Lettre de Bernadette au Père Gondrand du 28 mai 1861 (Les écrits de sainte Bernadette, A. Ravier, Paris, 1961, p. 53-59)
J’allai au bord du Gave ramasser du bois avec deux autres petites. J’entendis une rumeur. Je me tournai du côté de la prairie ; je vis que les arbres ne se remuaient pas du tout. Je levai la tête en regardant la grotte. Je vis une dame habillée de blanc: elle avait une robe blanche et une ceinture bleue et une rose jaune sur chaque pied, couleur de la chaîne de son chapelet.
Quand j’eus vu cela, je frottai mes yeux : je croyais me tromper. Je mis la main dans ma poche ; j’y trouvai mon chapelet.
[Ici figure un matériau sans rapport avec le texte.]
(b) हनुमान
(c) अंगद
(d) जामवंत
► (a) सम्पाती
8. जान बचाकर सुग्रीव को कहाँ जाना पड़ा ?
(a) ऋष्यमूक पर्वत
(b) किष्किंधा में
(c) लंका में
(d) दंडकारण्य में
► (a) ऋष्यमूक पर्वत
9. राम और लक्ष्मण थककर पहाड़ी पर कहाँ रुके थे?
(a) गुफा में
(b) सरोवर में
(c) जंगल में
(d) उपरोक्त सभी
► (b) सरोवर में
Je voulais faire le signe de la croix ; je ne pus pas porter la main au front : elle m’est tombée. La vision fit le signe de la croix. Alors, ma main tremblait ; j’essayai de le faire et je pus. J’ai passé mon chapelet ; la vision faisait courir les grains du sien, mais elle ne remuait pas les lèvres. Quand j’eus fini mon chapelet, la vision disparut tout d’un coup.
J’ai demandé aux autres deux petites si elles n’avaient rien vu, elles me dirent que non. Elles me demandèrent ce que c’était, que je devais leur dire. Alors, je leur dis que j’avais vu une dame habillée de blanc, mais que je ne savais qui c’était, mais qu’elles ne devaient pas le dire. Ensuite elles me dirent que je ne devais plus y revenir ; je leur dis que non. J’y revins le dimanche pour la seconde fois parce que je me sentais pressée intérieurement.
La dame ne me parla que la troisième fois. Elle me dit si je voulais y aller pendant quinze jours ; je répondis que oui. Elle me dit que je devais dire aux prêtres d’y faire construire une chapelle ; ensuite, elle me dit d’aller boire à la fontaine. N’en voyant pas, j’allai boire au Gave. Elle me dit que ce n’était pas là : elle me fit signe avec le doigt, en me montrant la fontaine. J’y fus ; je ne vis qu’un peu d’eau sale ; j’y portai la main. Je ne pus pas en prendre ; je me mis à gratter ; après, je pus en prendre. Pendant trois fois je l’ai jetée, à la quatrième fois, je pus en boire. Ensuite la vision disparut et je me retirai.
J’y revins pendant quinze jours ; la vision parut tous les jours à l’exception d’un lundi et d’un vendredi. Elle me répéta plusieurs fois que je devais dire aux prêtres qu’il devait s’y faire une chapelle et d’aller à la fontaine pour me laver et que je devais prier pour la conversion des pécheurs.
Plusieurs fois je lui demandai qui elle était. Elle ne faisait que sourire. Tenant ses deux bras pendants, elle leva les yeux en regardant le ciel, puis elle me dit qu’elle était l’Immaculée Conception.
Dans l’espace de ces quinze jours elle me donna trois secrets, qu’elle me défendit de dire à personne. J’ai été fidèle jusqu’à présent.